The Obama administration has made liberal use of NSLs, which in 2010 allowed the FBI to peruse information about 14,212 American citizens and permanent residents—a new record—without bothering to get clearance from a judge. If you were one of those people, you probably will never know, because NSLs are almost always accompanied by instructions that prohibit recipients from discussing them.
In March a federal judge ruled that such gag orders violate the First Amendment. “The FBI has been given the unilateral power to determine, on a case-by-case basis, whether to allow NSL recipients to speak about the NSLs,” U.S. District Judge Susan Illston wrote. “As a result, the recipients are prevented from speaking about their receipt of NSLs and from disclosing, as part of the public debate on the appropriate use of NSLs or other intelligence devices, their own experiences.”
Just as Americans do not know when the government uses secret subpoenas to look at their telephone, Internet, and financial records, they do not know when the government secretly listens to their conversations or reads their email exchanges with people in other countries. Thanks to legislation that Obama supported as a senator, the government can conduct such surveillance without a specific warrant as long as its official target is located outside the United States and the collection of foreign intelligence is “a significant purpose” of the snooping.
Do such loose rules pass muster under the Fourth Amendment? Since it’s hard to prove you have been subjected to secret surveillance, we are unlikely to get an answer from the courts. In February the Supreme Court ruled that lawyers, journalists, and human rights activists who worry that the privacy of their international communications has been compromised do not have standing to sue because “they have no actual knowledge of the Government’s…targeting practices.”
Secrecy frustrates challenges to counterterrorism tactics even in the case of Obama’s most startling claim to executive power: the authority to kill people he identifies as members or allies of Al Qaeda. In January a federal judge ruled that the Freedom of Information Act does not require Obama to disclose the Justice Department memos that explain the legal rationale for this license to kill.

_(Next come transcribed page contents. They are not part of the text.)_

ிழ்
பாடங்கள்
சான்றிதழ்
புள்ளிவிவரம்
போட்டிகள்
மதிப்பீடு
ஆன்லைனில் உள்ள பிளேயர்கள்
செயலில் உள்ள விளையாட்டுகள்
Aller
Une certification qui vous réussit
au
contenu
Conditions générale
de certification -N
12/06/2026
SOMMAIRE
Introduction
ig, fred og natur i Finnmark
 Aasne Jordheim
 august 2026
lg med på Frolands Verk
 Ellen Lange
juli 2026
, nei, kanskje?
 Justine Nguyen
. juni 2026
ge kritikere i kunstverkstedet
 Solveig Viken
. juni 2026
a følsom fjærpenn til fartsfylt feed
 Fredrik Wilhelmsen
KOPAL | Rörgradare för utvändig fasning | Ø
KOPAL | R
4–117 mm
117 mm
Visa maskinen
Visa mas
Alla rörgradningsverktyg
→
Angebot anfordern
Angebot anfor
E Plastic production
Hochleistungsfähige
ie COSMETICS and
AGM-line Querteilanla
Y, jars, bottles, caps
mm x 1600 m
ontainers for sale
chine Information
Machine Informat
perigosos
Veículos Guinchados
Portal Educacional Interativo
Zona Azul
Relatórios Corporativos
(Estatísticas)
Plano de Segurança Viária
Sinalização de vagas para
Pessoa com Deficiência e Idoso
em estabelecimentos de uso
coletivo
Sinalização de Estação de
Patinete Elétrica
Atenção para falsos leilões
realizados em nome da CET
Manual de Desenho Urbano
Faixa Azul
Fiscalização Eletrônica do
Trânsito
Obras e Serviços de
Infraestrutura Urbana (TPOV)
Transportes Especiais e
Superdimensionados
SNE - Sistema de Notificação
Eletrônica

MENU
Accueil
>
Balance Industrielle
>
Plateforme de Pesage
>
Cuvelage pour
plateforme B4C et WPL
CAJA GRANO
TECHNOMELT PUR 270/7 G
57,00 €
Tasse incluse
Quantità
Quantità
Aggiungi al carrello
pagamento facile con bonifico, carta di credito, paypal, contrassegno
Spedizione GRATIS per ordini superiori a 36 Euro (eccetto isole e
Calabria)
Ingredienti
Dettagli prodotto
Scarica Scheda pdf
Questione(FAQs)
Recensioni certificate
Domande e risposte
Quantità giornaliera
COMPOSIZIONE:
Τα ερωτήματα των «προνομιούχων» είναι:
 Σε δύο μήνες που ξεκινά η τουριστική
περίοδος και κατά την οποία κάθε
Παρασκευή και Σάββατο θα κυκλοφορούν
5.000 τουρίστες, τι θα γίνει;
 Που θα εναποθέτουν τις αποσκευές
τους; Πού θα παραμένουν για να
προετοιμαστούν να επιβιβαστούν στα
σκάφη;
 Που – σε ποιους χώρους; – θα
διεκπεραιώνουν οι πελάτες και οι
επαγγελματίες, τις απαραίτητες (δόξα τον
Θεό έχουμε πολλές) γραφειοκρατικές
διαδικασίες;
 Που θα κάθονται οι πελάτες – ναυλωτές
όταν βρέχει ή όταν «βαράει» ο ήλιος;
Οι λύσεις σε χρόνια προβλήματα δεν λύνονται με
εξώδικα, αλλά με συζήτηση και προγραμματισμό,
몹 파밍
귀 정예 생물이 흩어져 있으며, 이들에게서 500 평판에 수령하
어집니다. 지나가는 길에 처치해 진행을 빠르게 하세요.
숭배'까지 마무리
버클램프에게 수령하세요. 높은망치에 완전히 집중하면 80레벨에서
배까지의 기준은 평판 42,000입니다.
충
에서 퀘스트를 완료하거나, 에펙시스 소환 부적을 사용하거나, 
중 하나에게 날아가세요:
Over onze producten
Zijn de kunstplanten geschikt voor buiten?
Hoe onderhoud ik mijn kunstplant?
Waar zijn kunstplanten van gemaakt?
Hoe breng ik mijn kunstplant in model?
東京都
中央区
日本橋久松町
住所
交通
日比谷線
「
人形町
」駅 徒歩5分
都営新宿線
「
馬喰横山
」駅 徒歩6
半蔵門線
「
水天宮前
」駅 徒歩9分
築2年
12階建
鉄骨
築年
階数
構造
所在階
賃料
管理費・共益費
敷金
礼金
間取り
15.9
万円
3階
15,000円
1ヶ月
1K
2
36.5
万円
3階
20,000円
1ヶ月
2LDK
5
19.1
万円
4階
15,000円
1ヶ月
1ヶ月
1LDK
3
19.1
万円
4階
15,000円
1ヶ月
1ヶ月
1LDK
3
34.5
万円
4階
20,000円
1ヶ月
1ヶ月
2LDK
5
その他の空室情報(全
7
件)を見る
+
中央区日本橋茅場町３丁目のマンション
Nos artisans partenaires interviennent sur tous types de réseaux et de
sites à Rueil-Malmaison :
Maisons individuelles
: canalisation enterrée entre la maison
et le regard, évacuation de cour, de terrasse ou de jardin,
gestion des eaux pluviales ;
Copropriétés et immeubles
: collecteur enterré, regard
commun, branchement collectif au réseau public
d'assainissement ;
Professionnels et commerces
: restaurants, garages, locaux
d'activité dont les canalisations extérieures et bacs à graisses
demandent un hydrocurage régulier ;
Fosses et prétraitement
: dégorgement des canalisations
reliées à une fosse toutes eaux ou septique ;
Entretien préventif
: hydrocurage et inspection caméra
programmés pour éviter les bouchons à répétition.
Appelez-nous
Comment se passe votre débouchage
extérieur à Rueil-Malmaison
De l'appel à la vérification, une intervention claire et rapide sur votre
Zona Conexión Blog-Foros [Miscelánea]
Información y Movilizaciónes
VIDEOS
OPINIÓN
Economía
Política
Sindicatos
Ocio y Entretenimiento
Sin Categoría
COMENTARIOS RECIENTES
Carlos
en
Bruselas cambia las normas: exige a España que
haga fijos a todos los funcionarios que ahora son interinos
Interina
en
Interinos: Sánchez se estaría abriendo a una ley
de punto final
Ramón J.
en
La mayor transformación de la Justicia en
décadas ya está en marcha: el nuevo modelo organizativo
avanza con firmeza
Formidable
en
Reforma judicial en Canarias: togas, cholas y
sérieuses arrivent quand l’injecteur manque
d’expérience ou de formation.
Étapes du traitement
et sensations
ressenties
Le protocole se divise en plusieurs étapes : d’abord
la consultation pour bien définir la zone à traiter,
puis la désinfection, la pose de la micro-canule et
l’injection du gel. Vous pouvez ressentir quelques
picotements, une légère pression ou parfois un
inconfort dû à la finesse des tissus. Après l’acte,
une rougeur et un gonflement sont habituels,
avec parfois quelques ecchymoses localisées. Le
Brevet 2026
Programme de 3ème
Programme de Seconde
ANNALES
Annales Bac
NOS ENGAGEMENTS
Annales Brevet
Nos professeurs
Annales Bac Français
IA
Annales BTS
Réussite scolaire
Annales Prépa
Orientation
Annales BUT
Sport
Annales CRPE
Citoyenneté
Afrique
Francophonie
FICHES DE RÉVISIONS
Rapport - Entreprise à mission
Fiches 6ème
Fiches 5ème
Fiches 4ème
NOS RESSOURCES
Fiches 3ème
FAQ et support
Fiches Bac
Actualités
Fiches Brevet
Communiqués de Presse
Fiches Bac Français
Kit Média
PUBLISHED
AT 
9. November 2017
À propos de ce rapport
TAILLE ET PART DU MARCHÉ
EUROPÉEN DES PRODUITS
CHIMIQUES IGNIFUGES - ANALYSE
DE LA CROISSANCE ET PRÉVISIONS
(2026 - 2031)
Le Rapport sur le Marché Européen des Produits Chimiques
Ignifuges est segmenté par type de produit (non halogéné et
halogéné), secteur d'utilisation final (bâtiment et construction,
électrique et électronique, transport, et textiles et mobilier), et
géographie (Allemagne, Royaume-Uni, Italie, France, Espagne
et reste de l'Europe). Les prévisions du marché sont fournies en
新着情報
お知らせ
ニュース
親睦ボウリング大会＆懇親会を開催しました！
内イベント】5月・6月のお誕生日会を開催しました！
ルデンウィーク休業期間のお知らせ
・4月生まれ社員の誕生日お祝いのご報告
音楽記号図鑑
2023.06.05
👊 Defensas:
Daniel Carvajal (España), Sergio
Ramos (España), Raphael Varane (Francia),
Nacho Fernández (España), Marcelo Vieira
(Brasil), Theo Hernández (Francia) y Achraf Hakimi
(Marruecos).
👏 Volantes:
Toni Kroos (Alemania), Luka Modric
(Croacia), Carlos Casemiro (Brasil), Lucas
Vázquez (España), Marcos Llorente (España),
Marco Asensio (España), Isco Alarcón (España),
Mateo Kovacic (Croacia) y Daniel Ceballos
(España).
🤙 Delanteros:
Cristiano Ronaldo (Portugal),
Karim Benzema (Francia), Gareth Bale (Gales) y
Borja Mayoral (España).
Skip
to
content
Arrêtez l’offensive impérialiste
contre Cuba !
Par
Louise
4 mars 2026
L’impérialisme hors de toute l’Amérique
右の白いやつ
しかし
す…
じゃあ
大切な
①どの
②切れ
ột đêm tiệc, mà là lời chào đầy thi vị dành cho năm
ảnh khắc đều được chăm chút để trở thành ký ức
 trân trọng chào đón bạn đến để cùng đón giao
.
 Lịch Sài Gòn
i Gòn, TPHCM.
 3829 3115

U.S. District Judge Colleen McMahon expressed frustration with that result, saying, “I can find no way around the thicket of laws and precedents that effectively allow the Executive Branch of our Government to proclaim as perfectly lawful certain actions that seem on their face incompatible with our Constitution and laws, while keeping the reasons for their conclusion a secret.” In his State of the Union address the following month, Obama promised to make his “targeting” of suspected terrorists “even more transparent.” I’ll disbelieve it when I don’t see it.